As I mentioned at the start of this post I am building up the functionality of the framework as I need it. So right now all it compares is the field names on the two data streams, like so:
So we have a field info tool on each input. We join on name and then collect the mismatches. If there are any we summarize these into a single record and use a message tool to issue an error message.
All of this together means that if we run our first test module (the one at the top of this page) we get the following output log:
Our first failing test! With a useful error message telling us the field "Total" is missing from our actual data (of course because we haven't added anything to create it yet). A good start to our TDD approach to macro building.
Now before we go on to writing some code to make our test pass I want to look at a better way to run our tests. My plan is that each test that we identify and build will be a separate Alteryx module and the name of that module will be the name and condensed description of the test. That way if we break one of our tests we get fast feedback about what we broke.
My first module is called "Adds A Column Called Total.yxmd" (I can use spaces in windows file names and it improves readability so why not?)
I will keep all of the tests together in a folder and what I want is a one button way to run them all at once. And that brings us to the second part of our test framework the "Test Runner" macro
This macro will look in a particular folder (where we have saved all of our tests) and run each of the tests in turn and report a pass or fail for them. So right now it produces this output log
From this log we can see straight away which test is failing and also the error message which is causing it to fail.
And how does the Test Runner macro work? By using the CReW runner macros of course!
A quick run through of the tools from left to right:
- The Directory tool picks up all of our test modules from the folder we have saved them in.
- The List Runner macro runs each of those tests.
- The first Message tool issues a passed info message for tests which do not have errors.
- The second Message tool issues a failed error message for tests which have errors.
- The Log Parser macro breaks the logs out into a record per row.
- The final Message tool issues info messages for the errors that occurred in the failing test the second row that you can see in the log above.
- The Browse is just there for testing.
It was a great feeling when I realized that the runner macros were exactly what I needed to solve this problem.

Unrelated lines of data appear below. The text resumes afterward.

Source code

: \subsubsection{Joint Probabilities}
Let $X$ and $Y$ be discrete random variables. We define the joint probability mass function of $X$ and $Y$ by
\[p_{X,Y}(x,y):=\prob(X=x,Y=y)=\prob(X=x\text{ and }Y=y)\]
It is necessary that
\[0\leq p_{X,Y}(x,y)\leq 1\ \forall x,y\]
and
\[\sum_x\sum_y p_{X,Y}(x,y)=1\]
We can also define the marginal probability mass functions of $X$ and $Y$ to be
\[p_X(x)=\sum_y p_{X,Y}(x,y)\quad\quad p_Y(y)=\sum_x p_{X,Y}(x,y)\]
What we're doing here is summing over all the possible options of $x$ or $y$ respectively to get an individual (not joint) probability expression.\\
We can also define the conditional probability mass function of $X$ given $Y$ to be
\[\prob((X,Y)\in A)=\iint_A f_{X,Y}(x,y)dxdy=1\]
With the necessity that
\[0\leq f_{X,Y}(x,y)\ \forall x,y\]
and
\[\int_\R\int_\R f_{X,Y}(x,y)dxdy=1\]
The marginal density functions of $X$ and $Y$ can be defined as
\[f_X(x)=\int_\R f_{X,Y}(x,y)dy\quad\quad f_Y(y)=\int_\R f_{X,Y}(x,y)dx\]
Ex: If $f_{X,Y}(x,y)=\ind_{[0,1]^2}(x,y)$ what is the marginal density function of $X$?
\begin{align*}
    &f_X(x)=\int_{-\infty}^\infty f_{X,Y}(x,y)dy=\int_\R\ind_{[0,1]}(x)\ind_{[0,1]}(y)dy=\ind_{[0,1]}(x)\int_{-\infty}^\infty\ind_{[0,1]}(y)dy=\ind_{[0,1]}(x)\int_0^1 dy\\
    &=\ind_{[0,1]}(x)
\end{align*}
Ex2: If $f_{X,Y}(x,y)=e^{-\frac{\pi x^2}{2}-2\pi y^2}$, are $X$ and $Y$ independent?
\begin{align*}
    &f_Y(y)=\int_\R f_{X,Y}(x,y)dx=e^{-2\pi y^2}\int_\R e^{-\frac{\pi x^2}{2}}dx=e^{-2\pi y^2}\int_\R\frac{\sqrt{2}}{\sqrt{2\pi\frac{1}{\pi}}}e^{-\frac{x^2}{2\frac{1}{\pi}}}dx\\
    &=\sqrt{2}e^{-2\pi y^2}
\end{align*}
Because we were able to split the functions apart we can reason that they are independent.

So all there is left for us to do is write some functionality to make our test pass and that functionality is as simple as adding a formula tool to our macro
The macro creates a new field called Total and hard codes it to zero. "Wait a second" you might be saying, "that doesn't seem very useful". And right now it isn't. But a guiding principal of TDD is small, fully tested steps. Write just enough test to make it fail and then juts enough code to make it pass. And right now we have no tests about what data is in the field, just that the field is created. So that formula tool is "just enough" code to make our test pass; and if we save the macro and re-run our test runner macro we get the following log
Success! We have completed our first TDD cycle. Given we have just written the code there really shouldn't be anything to re-factor at this point so time to write our next failing test.